Effect of acid pH and PME pre-treatment on stress relaxation spectra of onion epidermal walls. Each curve is the average of 7–8 data sets. Boxed regions show statistically significant difference in relaxation rate. Student’s t-test was used to evaluate statistical significance (*boxed region different at P<0.05). (A) Walls in acidic (pH 4.5) buffer have greater stress relaxation than walls in neutral (pH 6.8) buffer. (B) Stress relaxation spectra of walls after 3 h incubation in 20 mM HEPES pH 7.5 ±PME.

Fig. 9.

Influence of PME treatment on cell wall creep. (A) Addition of 100 μg ml^–1 PME in pH 7.5 HEPES buffer does not induce creep.

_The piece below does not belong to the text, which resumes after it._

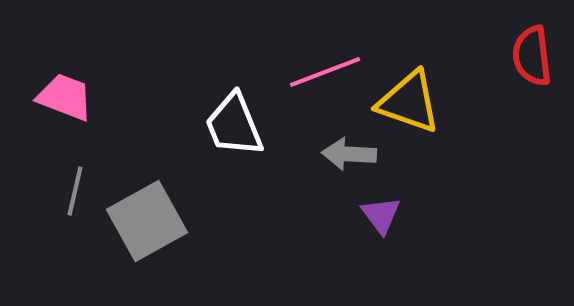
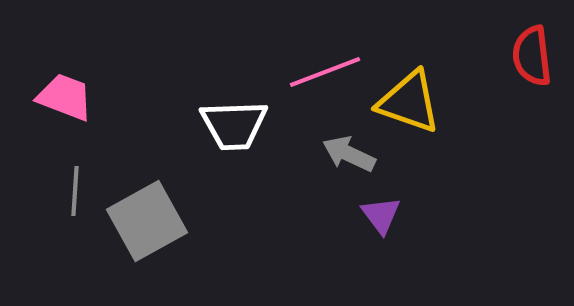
white trapezoid: rotated 70 degrees counterclockwise
gray arrow: rotated 22 degrees clockwise
gray line: rotated 9 degrees counterclockwise
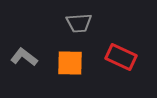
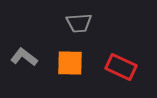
red rectangle: moved 10 px down
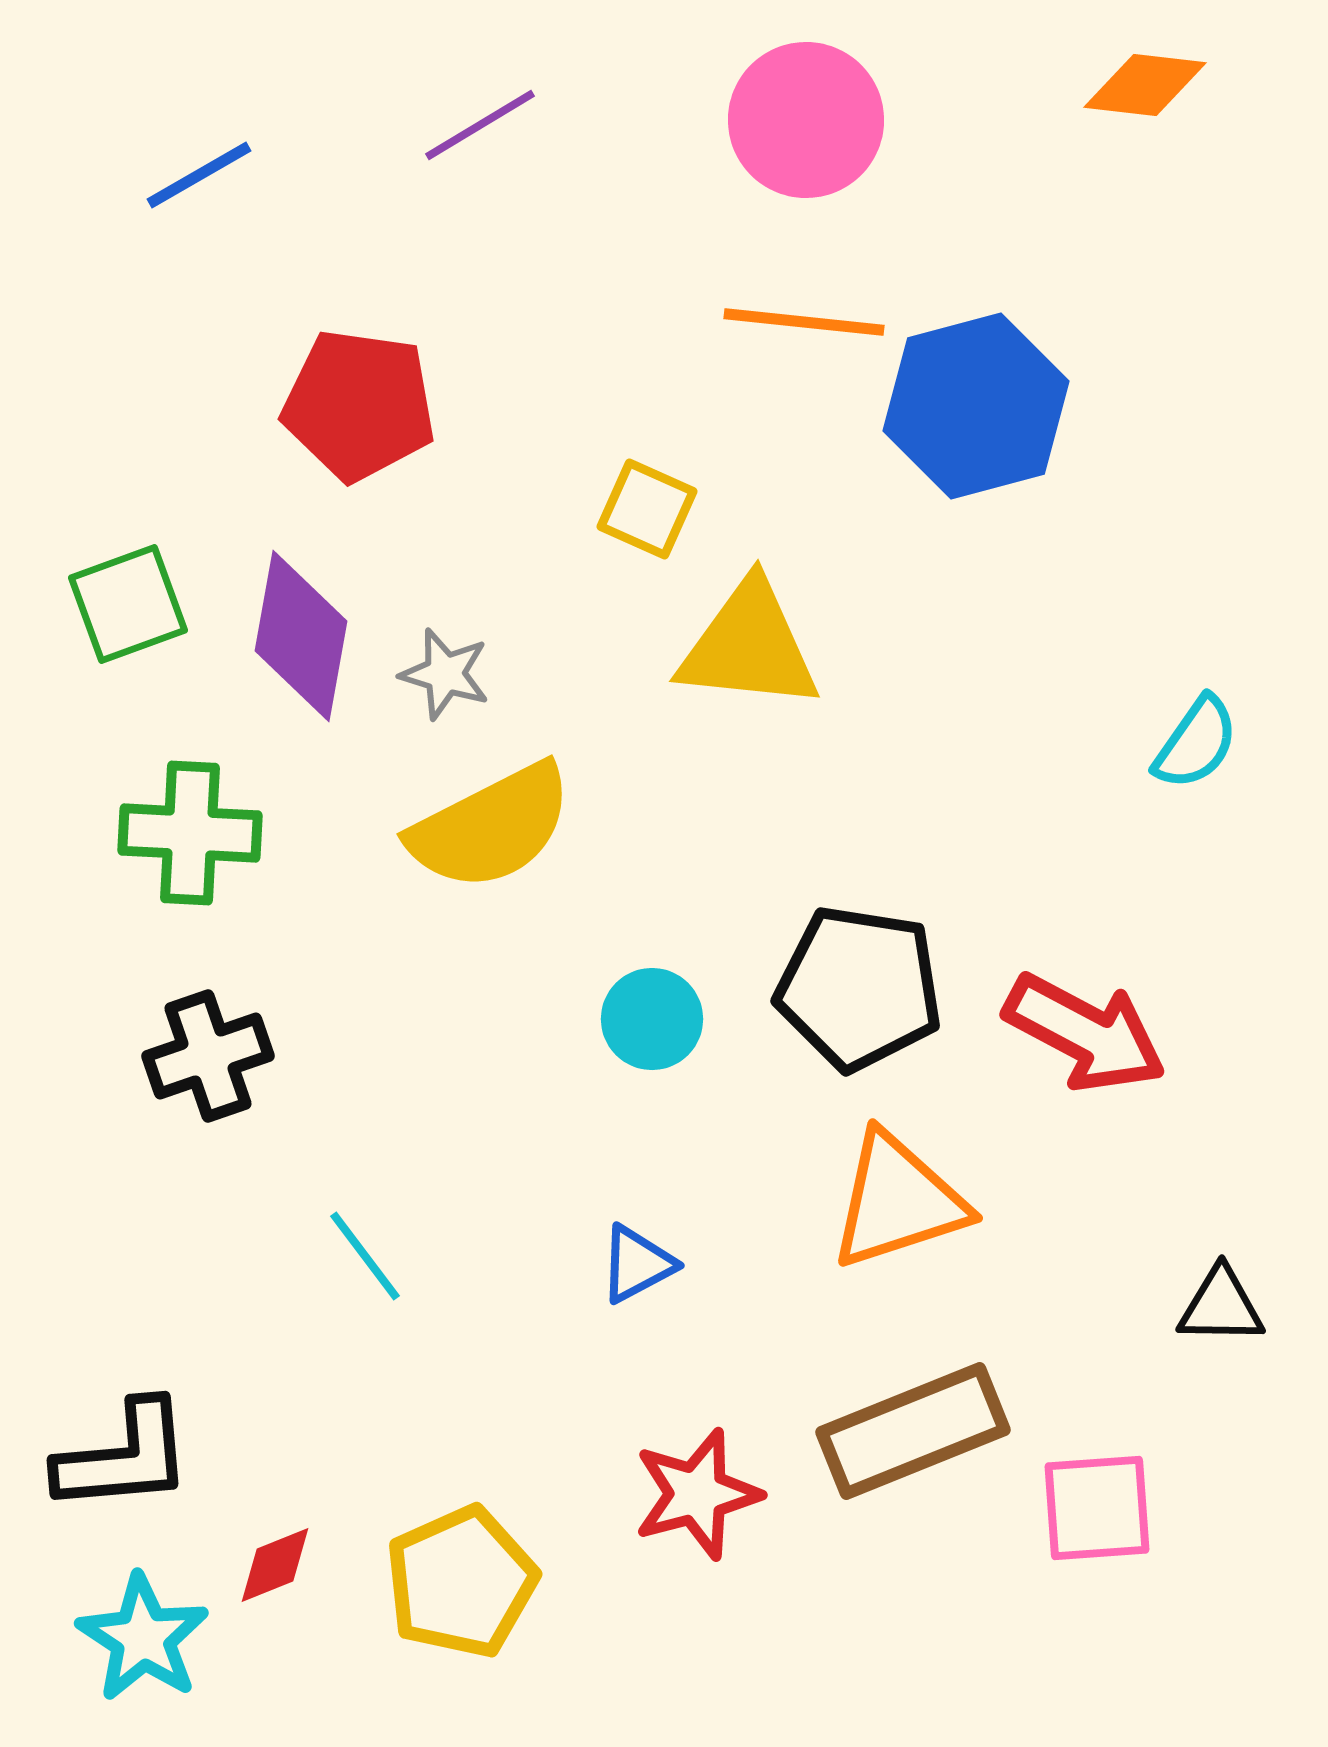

Walls were incubated in pH 7.5 buffer while clamped on the constant force extensometer. At the time indicated by the arrow, the buffer was exchanged with fresh buffer containing PME. (B) Acid-induced creep of walls pre-treated for 16 h with buffer (solid line) is substantially greater than creep of walls pre-treated for 16 h with PME (dashed line). Curves are averages of six (PME) and nine (buffer- and PME-pre-treated) replicates.